Les protagonistes adoptent un ton hiératique, presque déclamatoire, qui accentue ce parti-pris et réduit malheureusement le texte à une énonciation aussi claire qu’elle est dénuée de vie. Ce qui est visuellement beau se perd dans une lecture empesée, qui ne rend guère justice aux dialogues. C’est d’autant plus regrettable que ceux-ci se découpent davantage en longues tirades qu’en vives réparties, appelant donc une mise en scène plus audacieuse et, osons le mot, dépoussiérée. Insidieusement revient le souvenir adolescent de lectures fastidieuses, celles de classiques Hatier aux photos en noir et blanc, qui momifiaient la tragédie antique.
Des images, pourtant, s’imposent parfois, qui esquissent ce qu’aurait pu être cette Phèdre. Il en est ainsi du récit fait à Thésée de la mort d’Hippolyte ou encore la mort que se donne Phèdre sur le corps de ce dernier, sous le regard broyé d’un mari et d’un père, qui se croyait à tort revenu des Enfers. Détaillé jusqu’au gore, le supplice d’Hippolyte méritait à l’évidence un traitement plus bestial qu’une tirade peu évocatrice :
« Le sang d’Hippolyte rougit au loin les campagnes ; sa tête résonne et se brise contre les rochers ; ses cheveux sont arrachés par les ronces, les pierres insensibles déchirent son noble visage, et sa beauté, cause de tous ses malheurs, disparaît sous mille blessures. Le char continue de fuir avec la même vitesse et d’entraîner sa victime expirante. »

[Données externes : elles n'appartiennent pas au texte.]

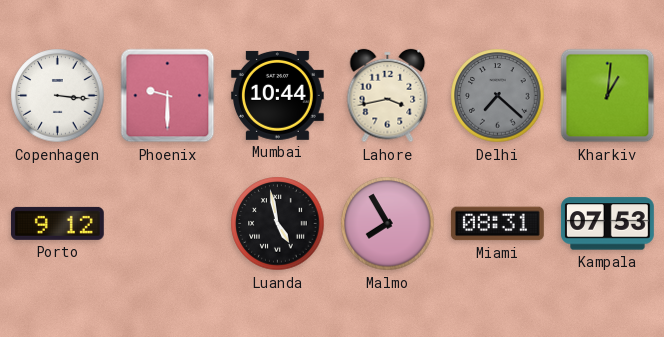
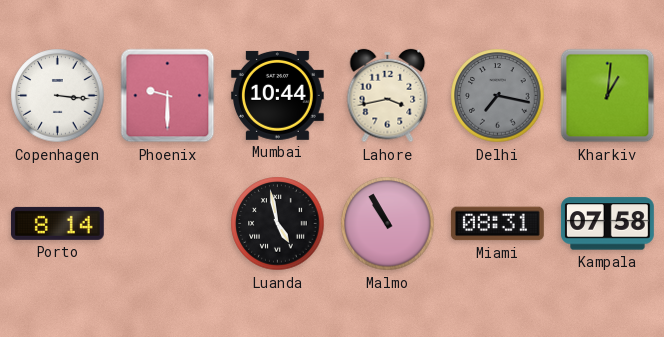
Delhi: 7:22 -> 7:17
Porto: 9:12 -> 8:14
Malmo: 7:55 -> 10:55
Kampala: 07:53 -> 07:58
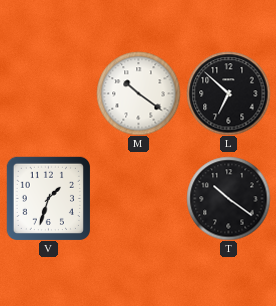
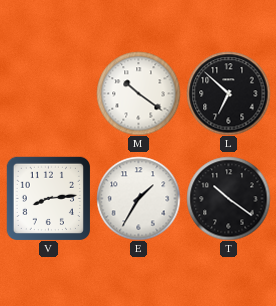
V: 1:33 -> 8:14
E: none -> 1:35
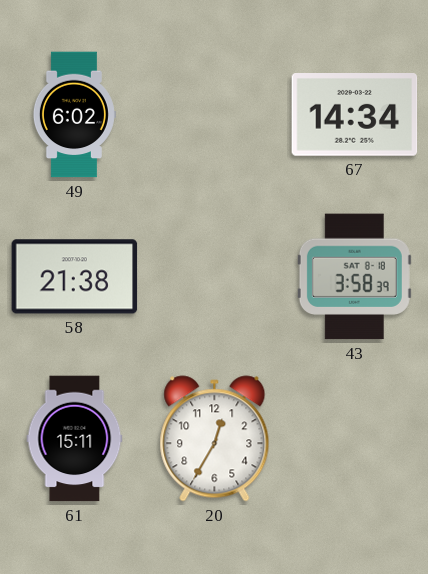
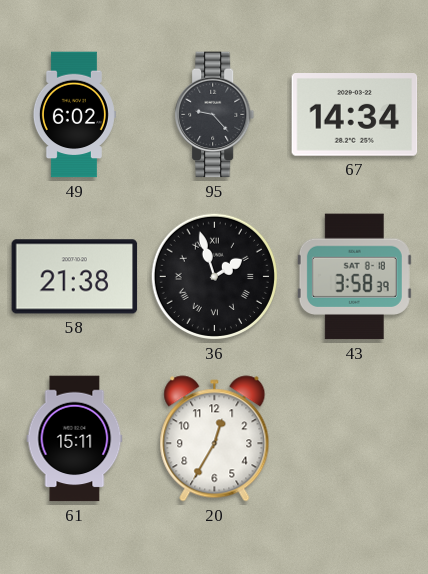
95: none -> 9:23
36: none -> 1:57
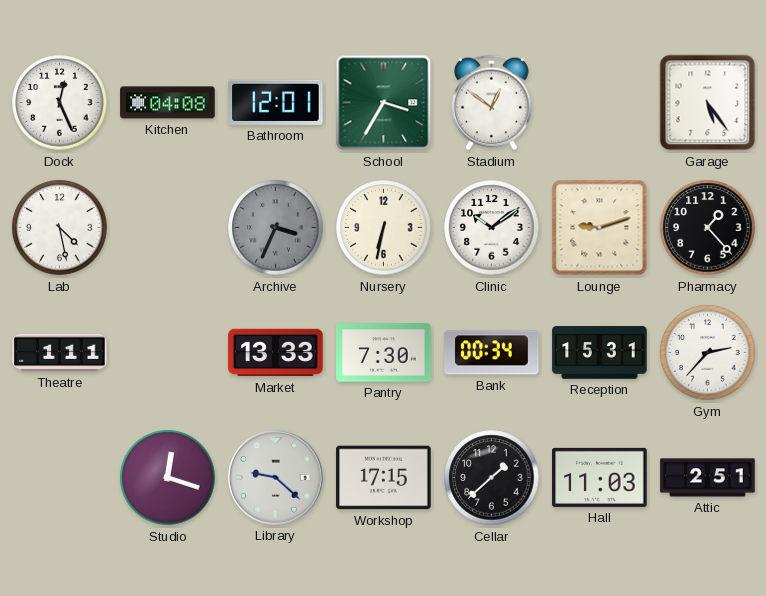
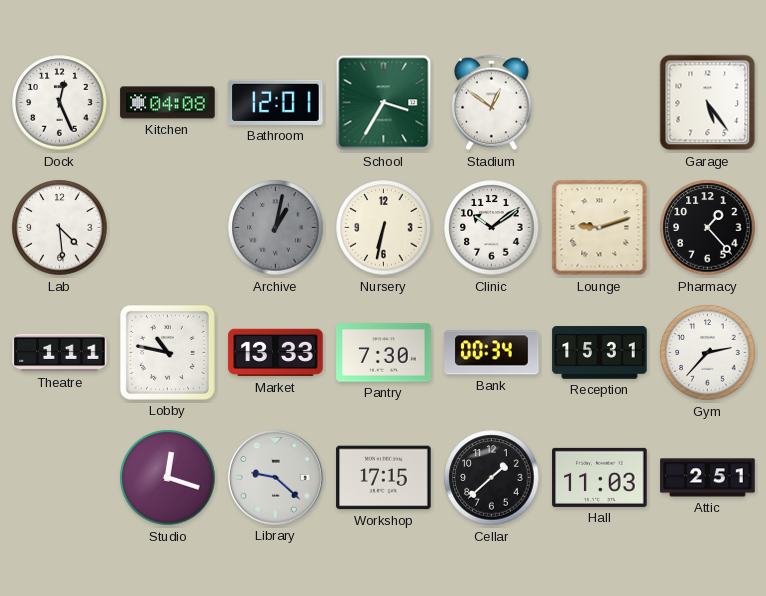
Lab: 4:28 -> 4:29
Archive: 3:34 -> 1:02
Lobby: none -> 10:47
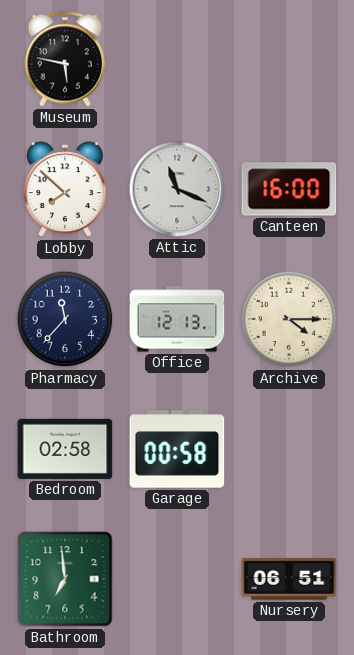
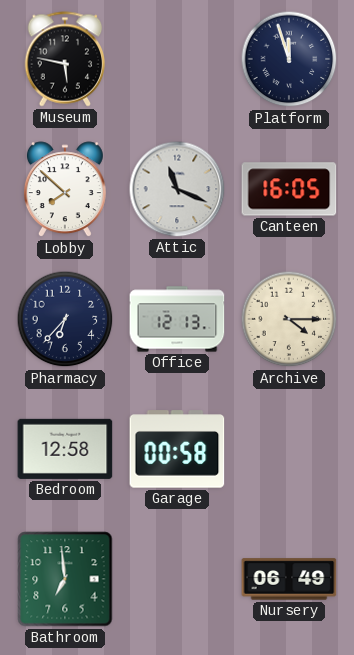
Platform: none -> 11:57
Canteen: 16:00 -> 16:05
Pharmacy: 11:37 -> 6:37
Bedroom: 02:58 -> 12:58
Nursery: 06:51 -> 06:49
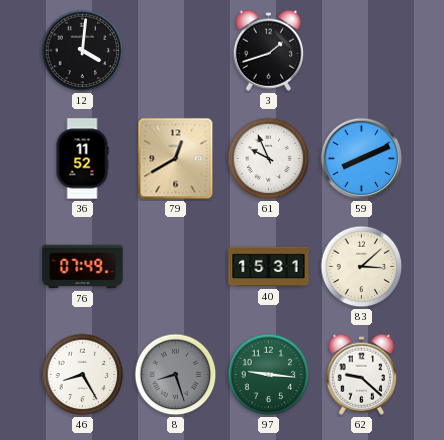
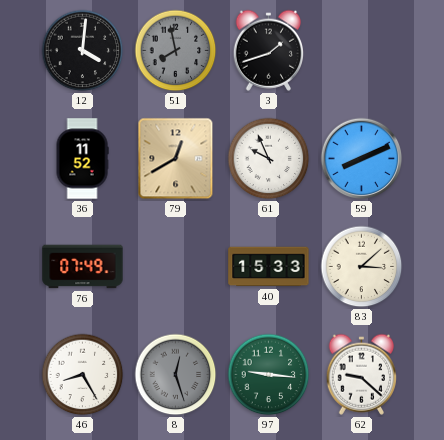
51: none -> 7:58
40: 15:31 -> 15:33
8: 8:27 -> 12:27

C’est pas chair, mon fils !
A l’issue de la représentation, la perplexité s’impose. Parfois, en écho lointain ont surgi des mots qu’on aima chez Racine. La comparaison est cruelle : du théâtre de Sénèque, peu connu et encore moins joué, fallait-il proposer une lecture à ce point minimaliste ? L’absence du chœur, que ne compensent guère des bancs-titres maigrichons et repris par une voix enregistrée, doit-elle resserrer la trame, pour écarter le drame de la place publique et lui préférer un huis-clos ? Sans doute. Mais alors pourquoi tant de solennité dans les propos ?
« On pourrait presque dire que c’est volontairement austère », explique Georges Lavaudant dans le programme, en justifiant une mise en scène qui privilégie l’oral, pour « avant tout porter le texte. » Pari tenu ? Pas vraiment car les mots ici manquent cruellement de fureur et de larmes : sans doute par excès d’application, la passion fait défaut. D’une Phèdre « responsable de sa passion », l’on ne perçoit qu’un récit sans chair. En totale contradiction avec les intentions du metteur en scène pour qui « on ne peut pas comprendre l’histoire de Phèdre si on ne comprend pas le désir amoureux, le désir physique. » Et c’est précisément ce que l’on attendit en vain durant cette courte et décevante représentation.